Hemorrhoidectomy is outpatient surgery to remove hemorrhoids.  It is done using general anesthesia or spinal anesthesia for pain.  There are a couple of different ways to do a hemorrhoidectomy:

  1. Incisions are made around the hemorrhoid.  The hemorrhoid is removed and the swollen vein inside is tied off to prevent bleeding.  The surgical area can be stitched back together or left open.
  2. There is another procedure that uses a circular stapling device.  This device does not require any incisions.  The hemorrhoid is just lifted up, and then the device staples underneath it.

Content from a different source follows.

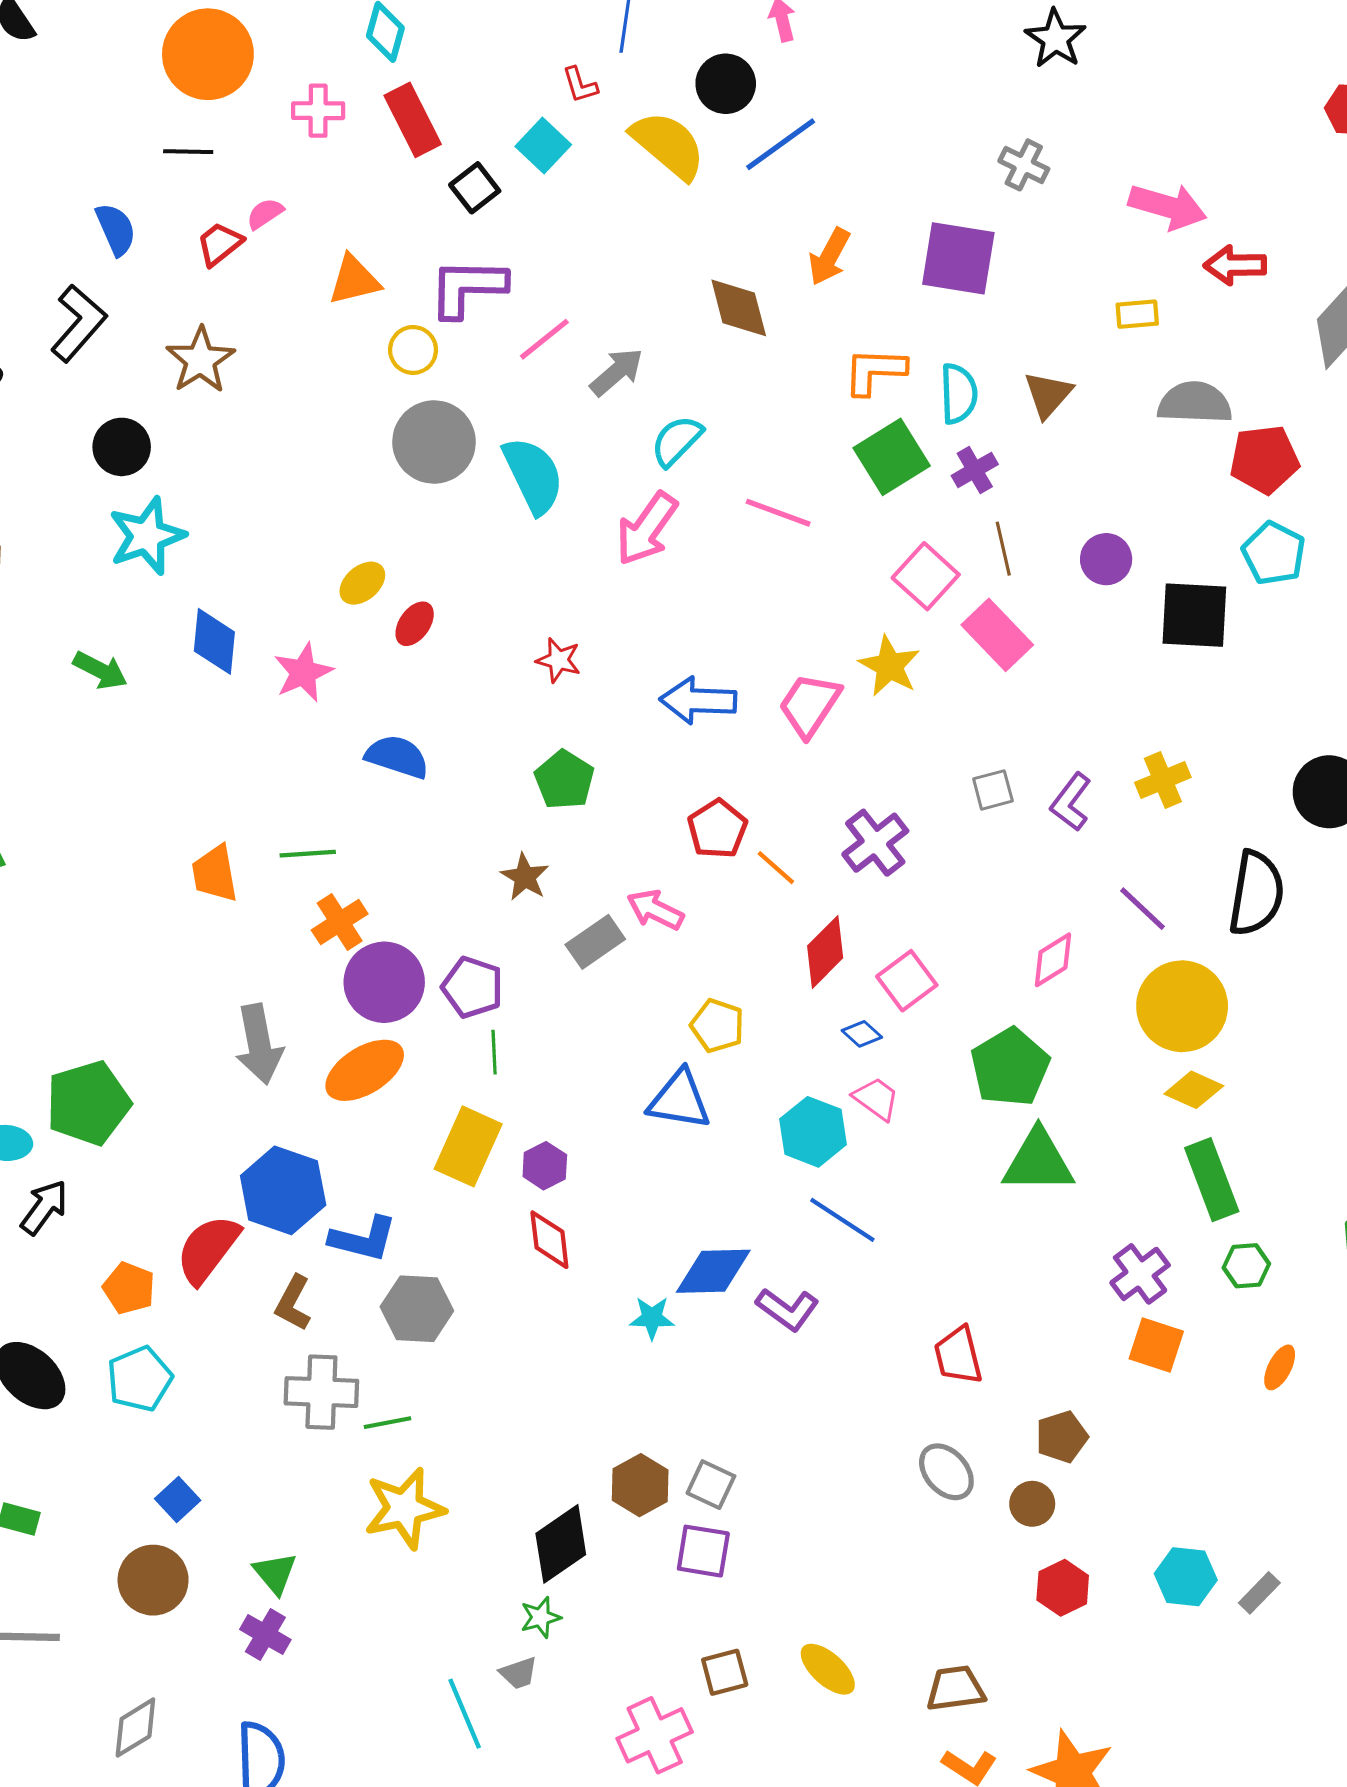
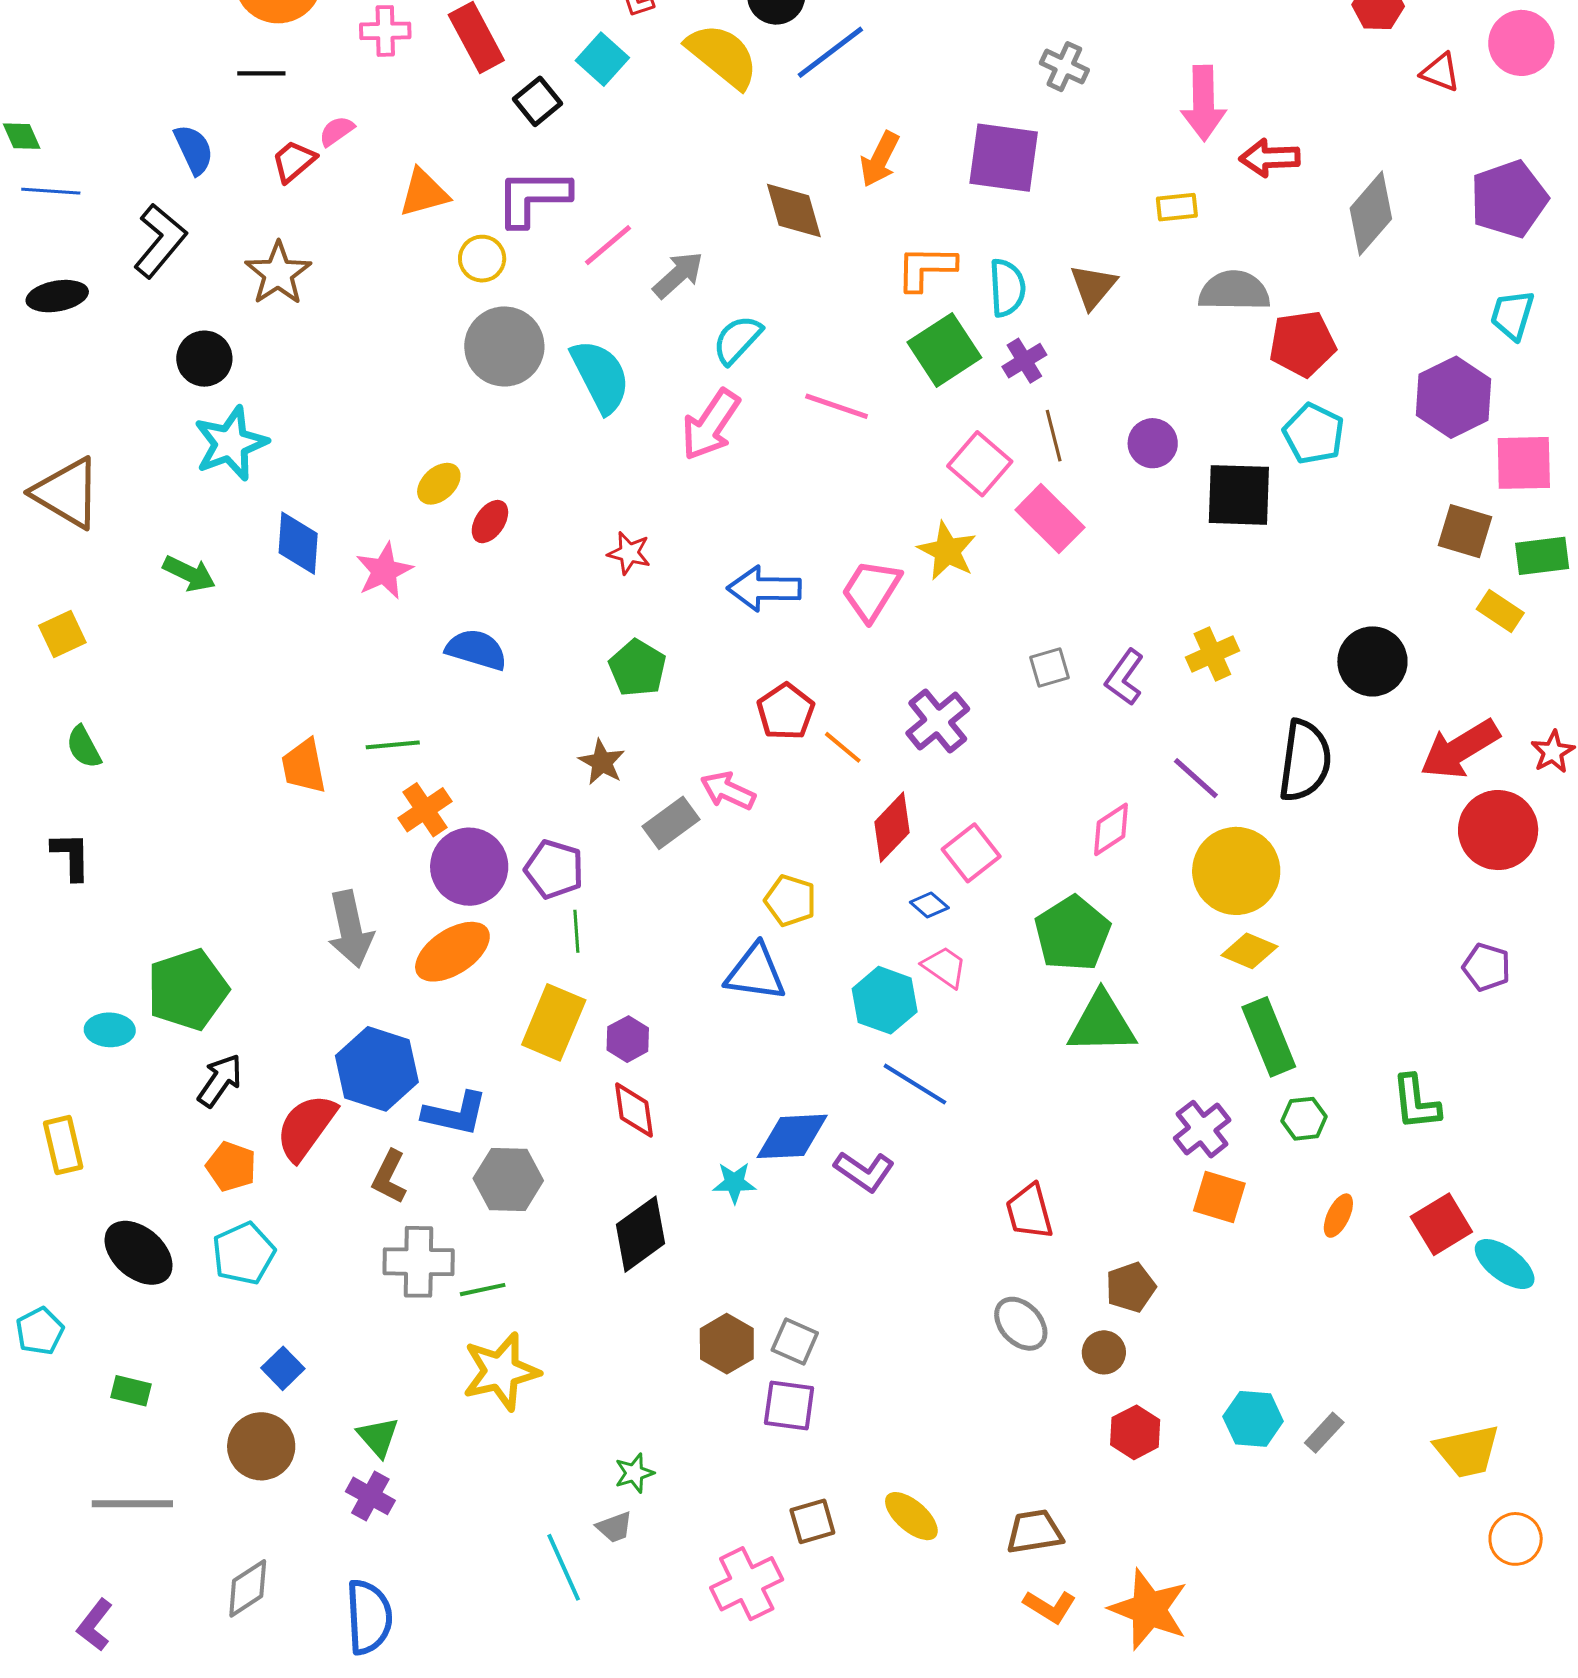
pink arrow: (1168, 207) -> (1204, 103), turned 74
black arrow: (44, 1207) -> (220, 1080), moved
black diamond: (561, 1544) -> (640, 1234), moved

Surgery can be done with a scalpel, cautery pencil, or laser.

When is Surgery Used?

Hemorrhoidectomy is used when you have:

  • Large internal hemorrhoids
  • Recurring internal hemorrhoids
  • Large external hemorrhoids that are very painful
  • Exhausted all other means of hemorrhoid removal

Complications

  • Pain
  • Bleeding from the anal area
  • Inability to urinate
  • Hematoma (blood collecting in surgical area)
  • Icontinence (uncontrollable bowel or bladder)
  • Infection
  • Fecal impaction (feces trapped in anal canal) Late Complications
  • Narrowing anal canal
  • Additional hemorrhoids
  • Abnormal passage that forms between the rectal or anal canal and other areas
  • Rectal Prolapse

Recovery

You will experience some pain after the surgery.  If your doctor provides a prescription for pain killers, take them as prescribed.  Ask your doctor what over the counter medication is ok for you to take.  Some bleeding is normal, but if you experience excessive bleeding, seek medical attention.  Numbing medicines can be applied before and after bowel movements to help with pain.  Ice packs applied to the anal area can help with swelling and pain.  Frequent soaks in warm water (sitz bath) are recommended to help with pain and muscle spasms.  Some doctors may prescribe an antibiotic to reduce the chance of infection.  Stool softeners are recommended to help keep bowel movements smooth.  Straining during bowel movements may cause recurrence of hemorrhoids.  Expect a follow-up exam with the surgeion 2 to 3 weeks after the surgery.

What to Consider

It is imperative that you make changes in daily habits to help reduce strain in bowel movements.  Hemorrhoidectomies may provide better long term results than other hemorrhoid treatments.  However, surgery is more costly and comes with a greater risk of complications and pain.

Most internal hemorrhoids can either be treated with home treatments and remedies, or fixative procedures.  Fixative procedures involve less risk, less pain, and require less time away from work when compared with surgery.